• [How to complete this task] Set down the entries once more exactly as they were written.

• [Stored data entries]
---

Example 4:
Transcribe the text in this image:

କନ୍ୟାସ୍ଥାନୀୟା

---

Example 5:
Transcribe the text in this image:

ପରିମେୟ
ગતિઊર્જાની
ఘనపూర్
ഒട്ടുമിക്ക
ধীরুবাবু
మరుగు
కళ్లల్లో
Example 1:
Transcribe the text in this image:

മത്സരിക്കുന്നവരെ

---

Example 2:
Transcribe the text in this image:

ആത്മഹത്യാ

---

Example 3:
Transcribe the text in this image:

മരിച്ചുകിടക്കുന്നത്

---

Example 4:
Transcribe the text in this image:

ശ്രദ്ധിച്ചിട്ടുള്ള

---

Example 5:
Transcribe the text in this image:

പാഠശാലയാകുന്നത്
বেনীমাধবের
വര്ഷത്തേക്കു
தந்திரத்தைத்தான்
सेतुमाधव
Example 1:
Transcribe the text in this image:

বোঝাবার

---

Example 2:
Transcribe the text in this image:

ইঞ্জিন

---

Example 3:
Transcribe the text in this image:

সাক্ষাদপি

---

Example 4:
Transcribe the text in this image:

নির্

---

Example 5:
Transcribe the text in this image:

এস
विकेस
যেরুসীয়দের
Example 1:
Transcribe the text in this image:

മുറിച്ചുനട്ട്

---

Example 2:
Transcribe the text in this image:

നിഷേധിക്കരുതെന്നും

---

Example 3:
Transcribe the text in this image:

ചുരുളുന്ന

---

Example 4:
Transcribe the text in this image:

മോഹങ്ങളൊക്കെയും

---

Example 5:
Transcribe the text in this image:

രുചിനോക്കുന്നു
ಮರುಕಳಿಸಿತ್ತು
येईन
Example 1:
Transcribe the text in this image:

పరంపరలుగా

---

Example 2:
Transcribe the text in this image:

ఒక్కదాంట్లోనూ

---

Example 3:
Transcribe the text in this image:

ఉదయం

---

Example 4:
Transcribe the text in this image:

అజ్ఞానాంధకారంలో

• [Worked solution]
---

Example 4:
Transcribe the text in this image:

କନ୍ୟାସ୍ଥାନୀୟା

---

Example 5:
Transcribe the text in this image:

ପରିମେୟ
ગતિઊર્જાની
ఘనపూర్
ഒട്ടുമിക്ക
ধীরুবাবু
మరుగు
కళ్లల్లో
Example 1:
Transcribe the text in this image:

മത്സരിക്കുന്നവരെ

---

Example 2:
Transcribe the text in this image:

ആത്മഹത്യാ

---

Example 3:
Transcribe the text in this image:

മരിച്ചുകിടക്കുന്നത്

---

Example 4:
Transcribe the text in this image:

ശ്രദ്ധിച്ചിട്ടുള്ള

---

Example 5:
Transcribe the text in this image:

പാഠശാലയാകുന്നത്
বেনীমাধবের
വര്ഷത്തേക്കു
தந்திரத்தைத்தான்
सेतुमाधव
Example 1:
Transcribe the text in this image:

বোঝাবার

---

Example 2:
Transcribe the text in this image:

ইঞ্জিন

---

Example 3:
Transcribe the text in this image:

সাক্ষাদপি

---

Example 4:
Transcribe the text in this image:

নির্

---

Example 5:
Transcribe the text in this image:

এস
विकेस
যেরুসীয়দের
Example 1:
Transcribe the text in this image:

മുറിച്ചുനട്ട്

---

Example 2:
Transcribe the text in this image:

നിഷേധിക്കരുതെന്നും

---

Example 3:
Transcribe the text in this image:

ചുരുളുന്ന

---

Example 4:
Transcribe the text in this image:

മോഹങ്ങളൊക്കെയും

---

Example 5:
Transcribe the text in this image:

രുചിനോക്കുന്നു
ಮರುಕಳಿಸಿತ್ತು
येईन
Example 1:
Transcribe the text in this image:

పరంపరలుగా

---

Example 2:
Transcribe the text in this image:

ఒక్కదాంట్లోనూ

---

Example 3:
Transcribe the text in this image:

ఉదయం

---

Example 4:
Transcribe the text in this image:

అజ్ఞానాంధకారంలో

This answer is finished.